Palak and Saswati Dutta had bought the computer for their elder son Aryan on his fifth birthday. After a freak accident took the life of the Delhi Public School New Town student in 2013, the Duff Street couple could not bear to look at the machine. The computer was dusted and cleaned daily but nobody tried using it.
But when they read in Metro how a fire razed Ajoy's home and along with it his computer and the money that he had saved to do his master's, they thought it would be best if they gifted him their son's computer.
"It was lying unused... we thought of giving it to him because he genuinely needs it and I believe he will make good use of it," Palak said.

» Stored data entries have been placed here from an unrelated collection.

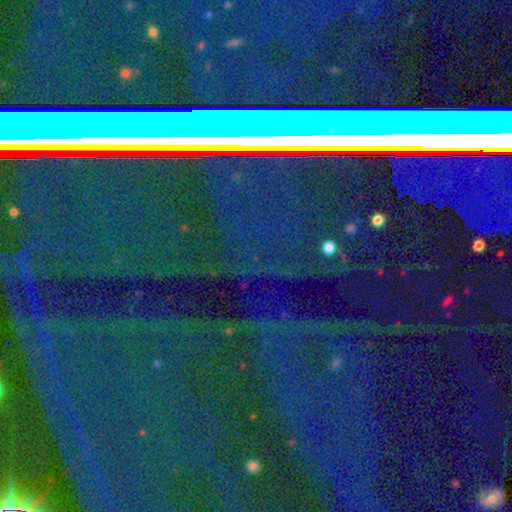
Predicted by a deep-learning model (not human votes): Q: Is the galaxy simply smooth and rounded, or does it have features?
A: star or artifact — 74%.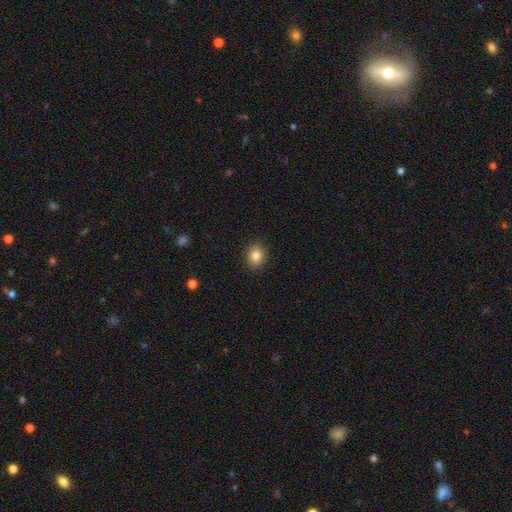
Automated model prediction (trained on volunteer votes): Smooth or featured? smooth (83%)
How rounded? round (65%)
Merging? none (90%)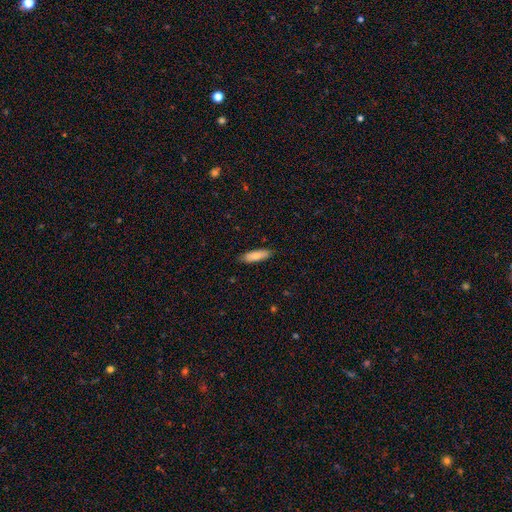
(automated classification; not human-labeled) smooth_or_featured: smooth (p=0.81) [alt: featured or disk p=0.13]
how_rounded: cigar-shaped (p=0.55) [alt: in between p=0.43]
merging: none (p=0.87) [alt: minor disturbance p=0.10]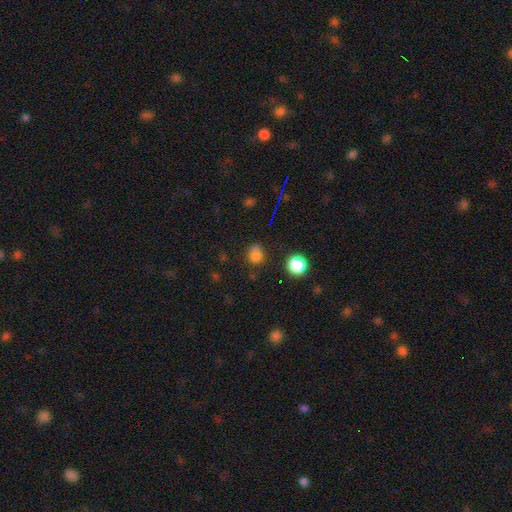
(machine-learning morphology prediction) A smooth galaxy with no disk features (74%) that is round (68%). Merging: none (67%).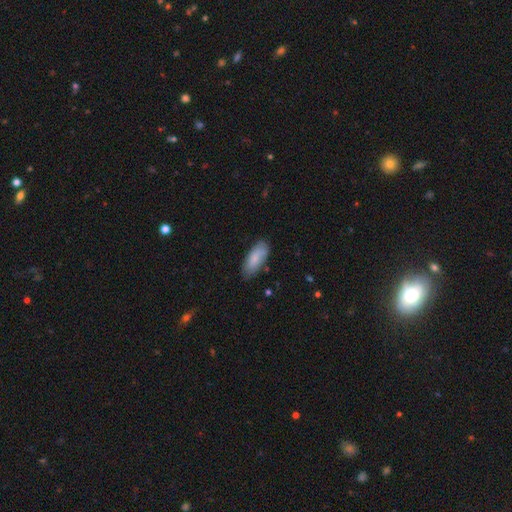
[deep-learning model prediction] Smooth or featured? smooth (81%)
How rounded? in between (75%)
Merging? none (77%)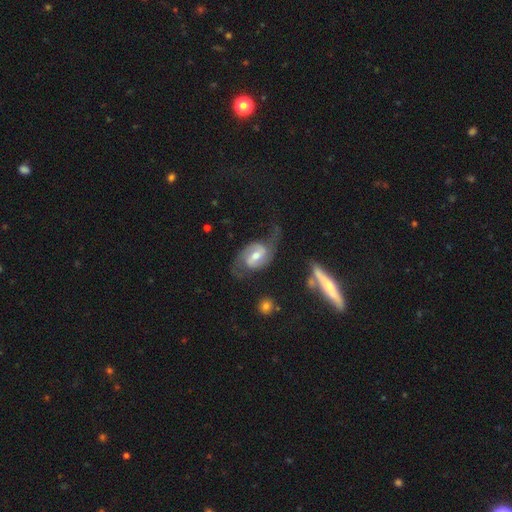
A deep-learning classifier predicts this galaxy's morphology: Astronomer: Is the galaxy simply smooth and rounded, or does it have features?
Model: featured or disk — 86%.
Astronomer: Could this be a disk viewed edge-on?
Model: no — 96%.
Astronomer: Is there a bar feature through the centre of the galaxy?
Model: weak — 47% (runner-up: strong, 32%).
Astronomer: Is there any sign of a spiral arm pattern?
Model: yes — 95%.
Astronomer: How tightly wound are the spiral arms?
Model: medium — 47% (runner-up: loose, 35%).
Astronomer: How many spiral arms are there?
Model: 2 — 91%.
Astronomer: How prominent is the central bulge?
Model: moderate — 63%.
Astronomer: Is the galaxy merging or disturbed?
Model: none — 61%.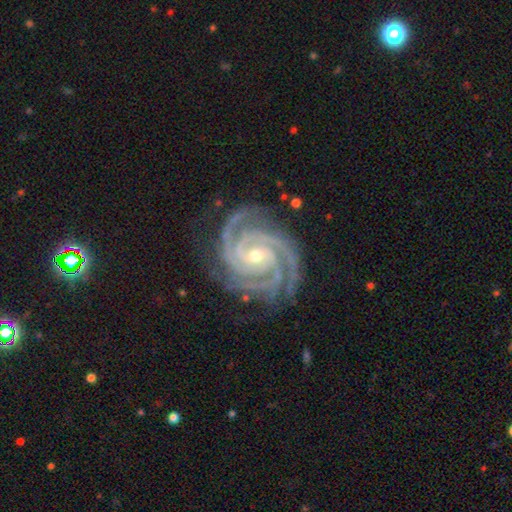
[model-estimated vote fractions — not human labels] Morphology: type=featured or disk (94%); edge-on=no (98%); bar=no (52%); spiral arms=yes (99%); winding=tight (79%); arm count=3 (39%); bulge=small (58%); merging=none (80%).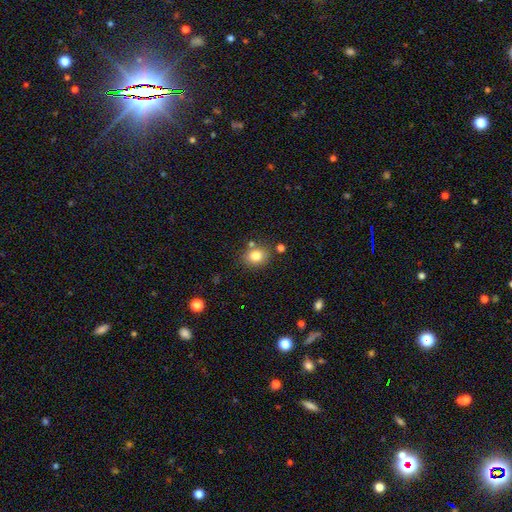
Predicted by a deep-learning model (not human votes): This is clearly a smooth galaxy (82%). How rounded: likely round (65%). Merging: likely none (77%).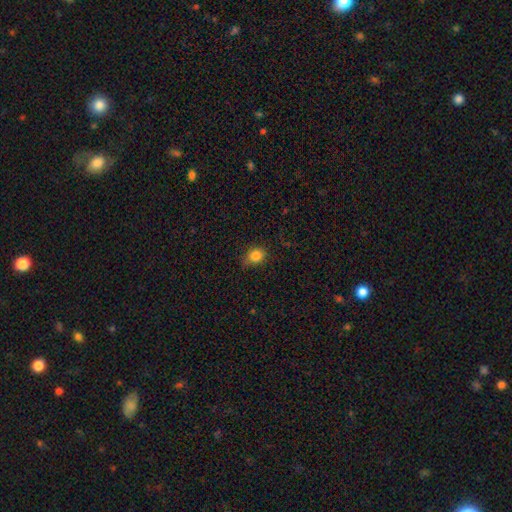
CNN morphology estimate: Smooth or featured? Predicted: smooth (p=0.83). How rounded? Predicted: round (p=0.62). Merging? Predicted: none (p=0.69).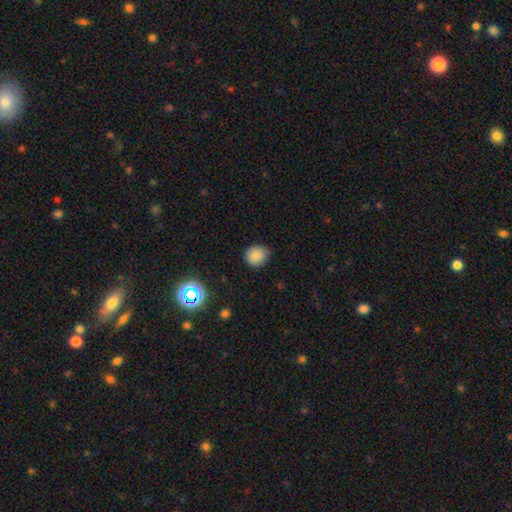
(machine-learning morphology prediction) smooth-or-featured: smooth: 83% | star or artifact: 12% | featured or disk: 5%
  how-rounded: round: 84% | in between: 15% | cigar-shaped: 1%
  merging: none: 80% | minor disturbance: 16% | major disturbance: 3% | merger: 1%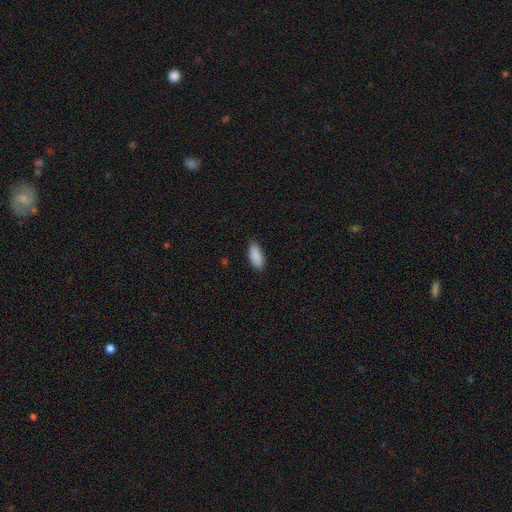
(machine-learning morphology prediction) A smooth galaxy with no disk features (89%) that is in between round and cigar-shaped (85%). Merging: none (83%).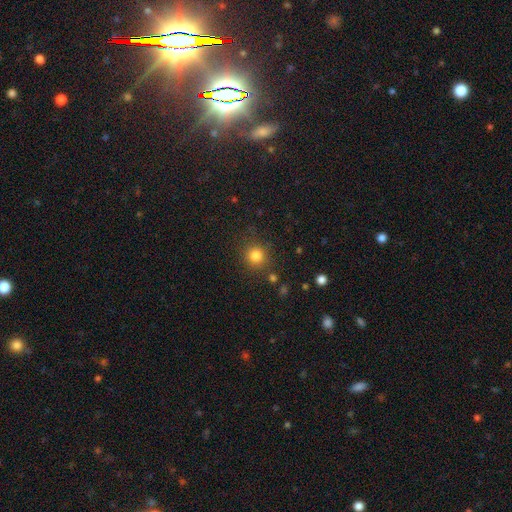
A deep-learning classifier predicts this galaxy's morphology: Overall: smooth (82%). How rounded: round (93%). Merging: none (85%).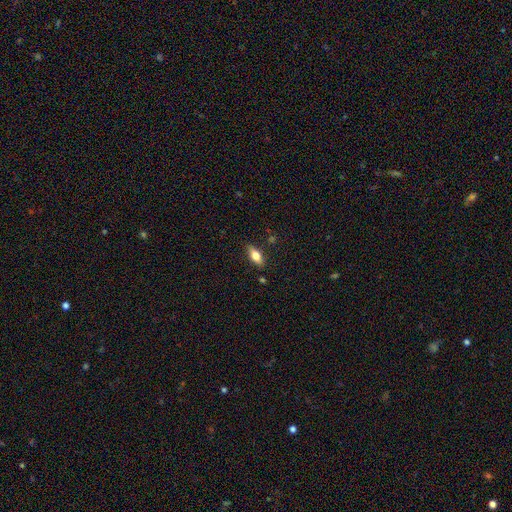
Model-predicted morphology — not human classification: type=smooth (69%); roundness=in between (79%); merging=none (84%).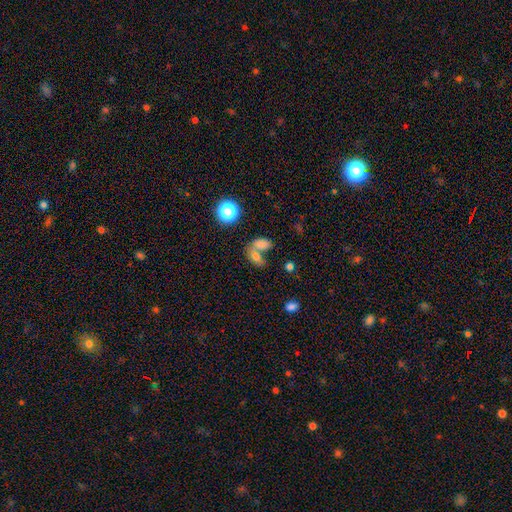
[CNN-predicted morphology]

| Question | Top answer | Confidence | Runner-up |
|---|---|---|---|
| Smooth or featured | smooth | 74% | star or artifact (14%) |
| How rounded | in between | 83% | round (13%) |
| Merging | merger | 58% | none (28%) |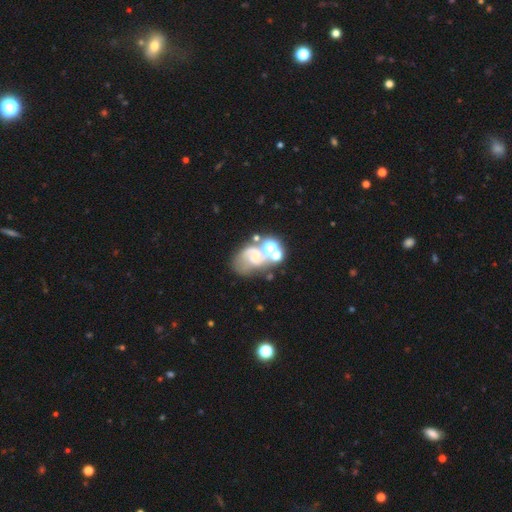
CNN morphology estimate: type=featured or disk (54%); edge-on=no (97%); bar=no (63%); spiral arms=yes (68%); bulge=small (37%); merging=none (30%, tied with merger).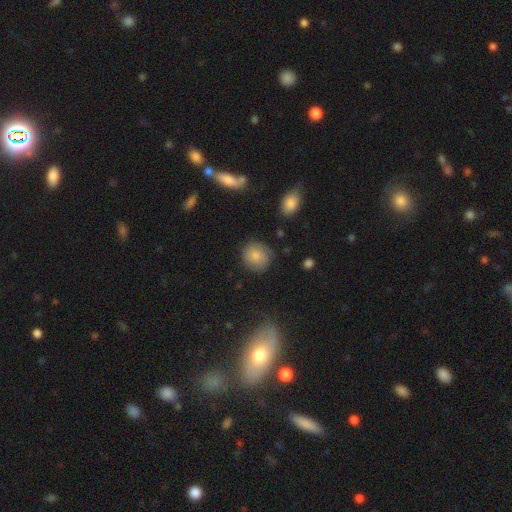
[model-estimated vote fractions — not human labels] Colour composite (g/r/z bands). It shows a smooth galaxy with no disk features (82%) that is round (85%). Merging: none (81%).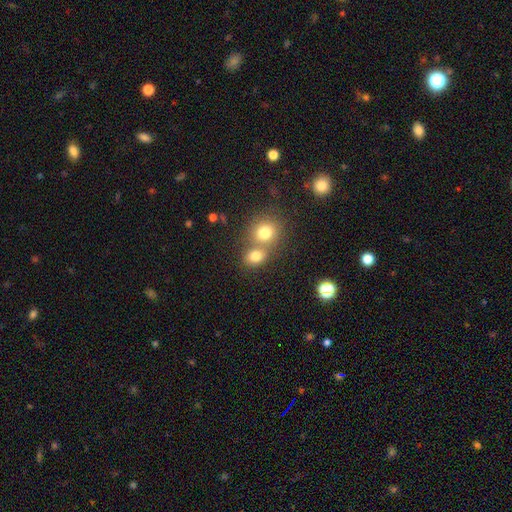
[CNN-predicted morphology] Smooth or featured? Predicted: smooth (p=0.77). How rounded? Predicted: round (p=0.66). Merging? Predicted: merger (p=0.48).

Ajoy's father is ailing and his mother, who works as a domestic help, is the only earning member in his family. She had taken a loan of Rs 20,000 from her employer to buy her son a computer. It was reduced to a mangled mass of circuits in the blaze that gutted their hutment and eight others' on Nilambar Mukherjee Street, about 300m from the Shyambazar five-point crossing.
"After reading the report in Metro I called up the boy who said that several others had phoned him to say they would buy him books.... But I told him that I would give him a personal computer and if he needed more books he could tell me," Palak said.
He has sent the computer for upgrade before handing it over to Ajoy.
The Duttas will also install software in the computer so that Ajoy can use it without having to make trips to computer shops. "I want to give him the computer in such a condition that he can use it without any hindrance," Palak said.
For the couple, many memories are associated with the machine. "We had a big celebration on Aryan's fifth birthday and this was a special gift," he said.
The desktop with a wireless keyboard and mouse now sits in Aryan's room with his other personal effects, including clothes and guitar in their north Calcutta home. "The computer has several of his pictures... we will try to retrieve those before handing over the computer," Saswati said.
"I thought my younger son would use it but he doesn't," Palak said. "But I am happy that it is going to serve a purpose."
Saswati said Aryan would use the computer for chatting with his father when he shifted to Qatar in June 2007 and the family went there after some eight or nine months. The computer travelled to Qatar with Aryan. Later, Aryan would also use it for his school's project work. "The desktop serves as his memory... but there's no point holding on to them in this way... if my son couldn't use it someone else might," Saswati said.
Ajoy, however, needs time to do up his home properly before he can bring in a computer. "It makes me sad to hear about their loss... but it also touches me that they think me deserving enough to use their son's computer," Ajoy told Metro.